The claim that female game designers and (presumably female) journalists had their emails “leaked” is a distortion of the facts, heavily implying that their email accounts were hacked.
The GameJournoPros leak revealed collusion between journalists as well as some game developers to promote a singular narrative of GamerGate. One of the group’s members was Kotaku writer Nathan Grayson, who stood at the center of the controversy due to his undisclosed personal relationship with the independent game designer Zoe Quinn. GamerGate supporters accused the game journalist of providing favorable coverage to her text-based game despite its lack of notability.
Members of the games media struck at the movement by creating the misconception that its supporters were opposed to a non-existent positive review of Quinn’s game. He had never written one. Despite being constantly debunked, the narrative stuck.
Martens goes on to blame the GamerGate movement for harassment lobbed at a former game developer, Jennifer Hepler, whom he claims was “singled out for the inclusion of LGBT-friendly characters in a sword-and-sorcery game.”
Martens correctly asserts that GamerGate advocates are upset that members of the gaming media “were corrupt and were colluding to bring a politically correct makeover to the medium.” They are.
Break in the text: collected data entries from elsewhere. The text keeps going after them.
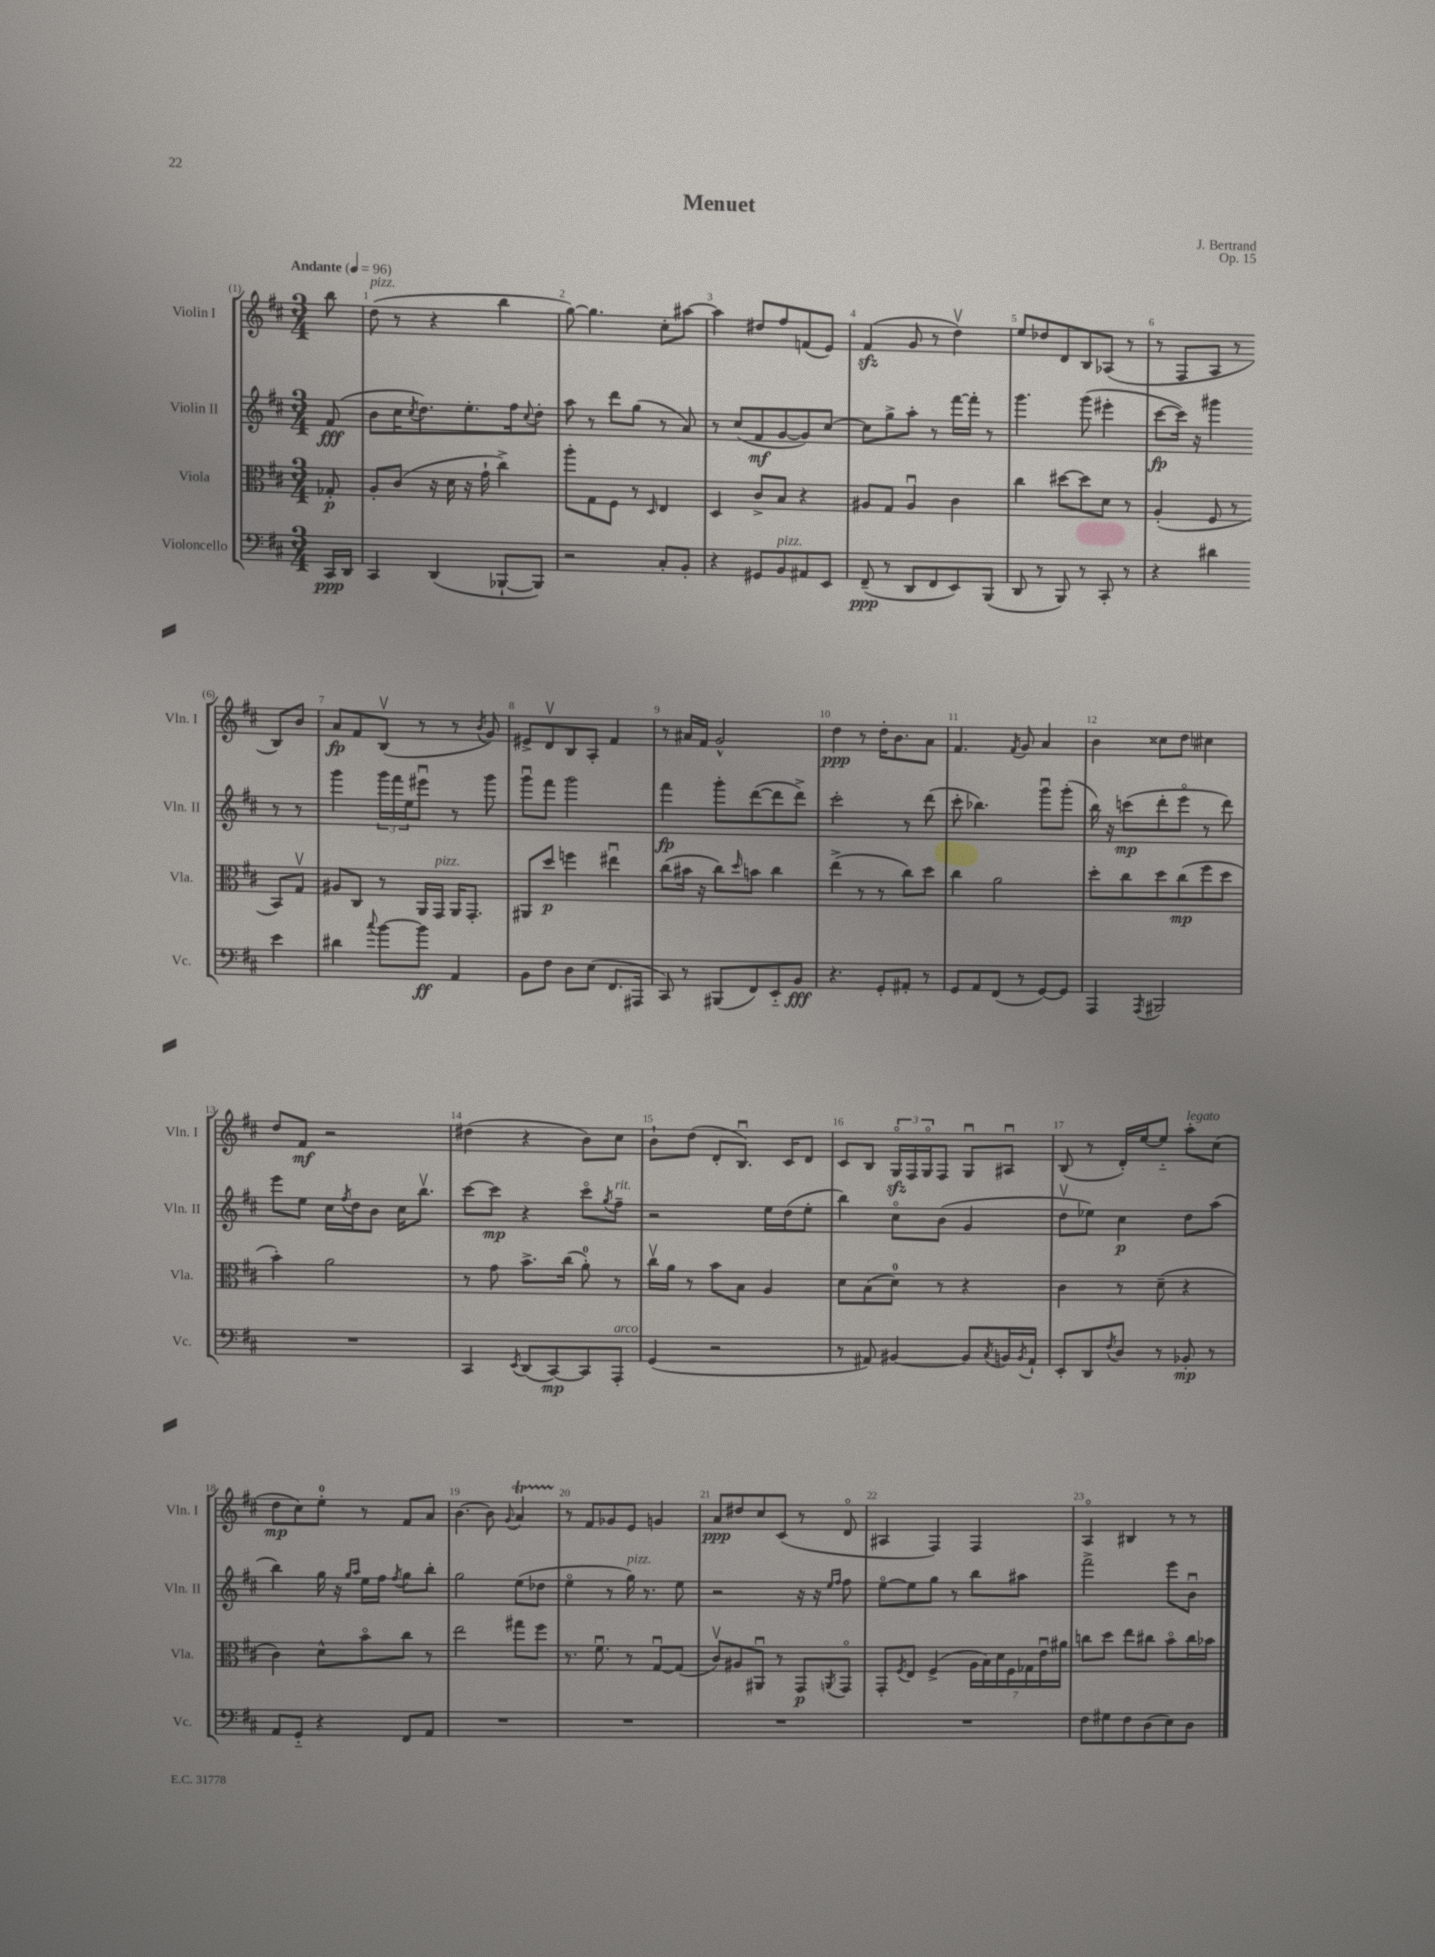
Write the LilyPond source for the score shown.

\header { title = "Menuet" composer = "J. Bertrand" opus = "Op. 15" }
<<
\new StaffGroup <<
\new Staff = "s0" \with { instrumentName = "Violin I" shortInstrumentName = "Vln. I" } {
    \clef treble \key d \major \numericTimeSignature \time 3/4 \partial 8 \tempo "Andante" 4 = 96
    b''8 |
    d''8^\markup { \italic "pizz." }( r8 r4 b''4 |
    g''8~) g''4. cis''8-. ais''8~ |
    ais''4 dis''8 fis''8 f'8( e'8) |
    fis'4\sfz( g'8 r8 d''4\upbow) |
    e''8 des''8 d'8 b8 aes8( r8 |
    r8 fis8 a8 r8 b8) b'8 |
    a'8\fp fis'8 b8\upbow( r8 r8 \acciaccatura { b'8 } g'8) |
    eis'8-> d'8\upbow b8 a8-. fis'4 |
    r8 ais'16 fis'16 g'2-^ |
    d''4\ppp r8 d''16-. b'8. a'8 |
    fis'4. \acciaccatura { fis'8 } g'8 a'4 |
    b'4 cisis''8 d''8 cis''4 |
    d''8 fis'8\mf r2 |
    dis''4( r4 b'8) cis''8 |
    b'8-! d''8( d'8-. b8.\downbow) cis'16 d'8 |
    cis'8 b8 \tuplet 3/2 { g16\flageolet\sfz fis16 g16\flageolet } fis8 g8\downbow ais8\downbow |
    b8( r8 d'16-.) e''16~ e''8-_ a''8-.^\markup { \italic "legato" } cis''8( |
    d''8\mp cis''8) e''8-0-. r8 fis'8 a'8 |
    b'4.~ b'8 \appoggiatura { g'8 } a'4\startTrillSpan |
    r8\stopTrillSpan fis'8 ges'8 e'8 g'4 |
    a'8\ppp dis''8 cis''8 cis'8( r8 d'8\flageolet |
    ais4 fis4) fis4 |
    a4\flageolet bis4 r8 r8 \bar "|." |
}
\new Staff = "s1" \with { instrumentName = "Violin II" shortInstrumentName = "Vln. II" } {
    \clef treble \key d \major \numericTimeSignature \time 3/4 \partial 8
    fis'8\fff( |
    b'8 cis''16 \acciaccatura { cis''8 } d''8.) e''8.-. fis''16 \appoggiatura { cis''8 } d''8-. |
    a''8 r8 d'''8 g''8( r8 a'8) |
    r8 cis''8( fis'8\mf g'8~ g'8) cis''8~ |
    cis''8 g''8-> a''8-. r8 fis'''16~ fis'''16-. r8 |
    g'''4. g'''8( eis'''4-. |
    cis'''8~\fp cis'''16) r16 gis'''4 r8 r8 |
    g'''4 \tuplet 3/2 { g'''16 fis'''16 e''16 } eis'''8\downbow r8 g'''8 |
    g'''8\downbow fis'''8 g'''2 |
    fis'''4\fp g'''8-. d'''8~( d'''8 d'''8->) |
    cis'''2-. r8 d'''8( |
    cis'''8-. bes''4.) g'''8\downbow g'''8-.( |
    b''16) r16 c'''8\mp( d'''8-. e'''8\flageolet r8 d'''8) |
    e'''8 e''8 cis''16 \acciaccatura { fis''8 } d''16 b'8 cis''16 b''8.\upbow |
    cis'''8~ cis'''8\mp r4 cis'''8\flageolet \acciaccatura { g''8 } fis''8--^\markup { \italic "rit." } |
    r2 e''16 d''16( e''8-. |
    b''4) cis''8\flageolet b'8( g'4 |
    d''8\upbow ees''8) cis''4\p d''8 a''8( |
    b''4) g''16 r16 \grace { g''16 a''16 } e''16 fis''16 \acciaccatura { fis''8 } g''8 b''8-. |
    g''2 e''8( des''8 |
    e''4\flageolet r8 g''16^\markup { \italic "pizz." }) r8. e''8 |
    r2 r16 r16 \grace { e''16 fis''16 } fis''8 |
    e''8~\flageolet e''8 g''8 r8 b''8 ais''8 |
    fis'''2-> e'''8 b'8\downbow \bar "|." |
}
\new Staff = "s2" \with { instrumentName = "Viola" shortInstrumentName = "Vla." } {
    \clef alto \key d \major \numericTimeSignature \time 3/4 \partial 8
    ges8-.\p |
    a8-. cis'8( r16 d'16 r16 g'16-! cis''4->) |
    a''8-. g8 fis8 r8 \grace { d16 } e4 |
    d4 cis'8-> b8 r4 |
    ais8 g8 ais4\downbow cis'4 |
    cis''4 dis''8~ dis''8 d'8 r8 |
    a4-.( fis8 r8 b,8) g8\upbow |
    ais8 cis8 r8 a,16 g,16^\markup { \italic "pizz." } a,16 g,8.-. |
    ais,8 d''8\p f''4 eis''4\downbow |
    cis''8( bis'16 r16 cis''8) \grace { d''16 } b'8 cis''4 |
    e''4->( r8 r8 cis''8) d''8 |
    cis''4 a'2 |
    d''8-. cis''8 d''8 cis''8\mp( fis''8 d''8 |
    b'4-.) a'2 |
    r8 g'8 b'8.-> cis''16( a'8-0-.) r8 |
    cis''16\upbow a'16 r8 b'8 b8 a4 |
    d'8 b8( d'8-0) r8 r4 |
    cis'4 r8 d'8--( r4 |
    cis'4) d'8-^ b'8\flageolet cis''8 r8 |
    e''2 gis''8 fis''8 |
    r8. fis'8.\downbow r8 g8~\downbow g8( |
    cis'8\upbow) ais8 ais,8\downbow r8 g,8\p \acciaccatura { a,8 } g,8\flageolet |
    g,8-. \acciaccatura { fis8 } e8 fis4->( \tuplet 7/4 { a16 b16) d'16 fis16 ges16 e'16\downbow ais'16 } |
    c''8 d''8 e''8 cis''8 b'8\flageolet cis''16 bes'16 \bar "|." |
}
\new Staff = "s3" \with { instrumentName = "Violoncello" shortInstrumentName = "Vc." } {
    \clef bass \key d \major \numericTimeSignature \time 3/4 \partial 8
    cis,16\ppp d,16 |
    cis,4 d,4( bes,,8~-! bes,,8) |
    r2 cis8-. b,8-. |
    r4 gis,8 b,8^\markup { \italic "pizz." } ais,8 e,8 |
    fis,8--\ppp( r8 d,8 fis,8 e,8) b,,8( |
    d,8 r8 b,,8) r8 cis,8-. r8 |
    r4 dis'4 e'4 |
    dis'4 \appoggiatura { cis''8 } b'8~ b'8\ff a,4 |
    b,8 fis8 d8 e8( fis,8. ais,,16 |
    cis,8) r8 bis,,8( fis,8) e,8-_ b,8\fff |
    r4. g,8-. ais,8-. r8 |
    g,8 a,8 fis,8( r8 g,8~) g,8 |
    a,,4 \acciaccatura { a,,8 } bis,,2 |
    R2. |
    cis,4 \acciaccatura { e,8 } d,8( cis,8~\mp) cis,8 a,,8-.^\markup { \italic "arco" } |
    g,4( r2 |
    r8 ais,8) bis,4~ bis,8 \acciaccatura { cis8 } b,16 \acciaccatura { b,8 } ais,16-! |
    e,8-. d,8 \acciaccatura { fis8 } d8 r8 bes,8-.\mp r8 |
    a,8 g,8-_ r4 fis,8 a,8 |
    R2. |
    R2. |
    R2. |
    R2. |
    fis8 gis8 fis8 d8( e8) d8 \bar "|." |
}
>>
>>
\layout { \context { \Score \override BarNumber.break-visibility = ##(#f #t #t) barNumberVisibility = #all-bar-numbers-visible } }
However, he goes entirely off-course with his extended clarification:
read: take away our digital guns, treat women as something more than sex objects and cast someone — anyone — other than a white male as the lead protagonist
The author refers to the attempts at promoting progressive politics as “female critics who sought to intellectualize the medium.” It is a lie that erases objections towards outrage doctors like Jonathan McIntosh, the man who produced Anita Sarkeesian’s feminist criticism of games.
He parrots complaints about Super Mario Run and its problematic depiction of gender for a while before comparing calls to keep politics out of games with a Trump campaign slogan.
“Keep politics out of games,” was Gamergate proponents’ rallying cry, but they may as well have been saying, “Make games great again.”
Martens claims that there is evidence major developers are listening to a “broader audience” rather than “being bullied by GamerGate,” as exhibited by a few recent games that “touched upon mature themes with a wide variety of characters” before concluding that the medium has a long way to go because every other game fetishizes guns and promotes a “fantasy vision of the world ruled almost exclusively by white men.”
Games are already great, and saying otherwise does not make the reverse true.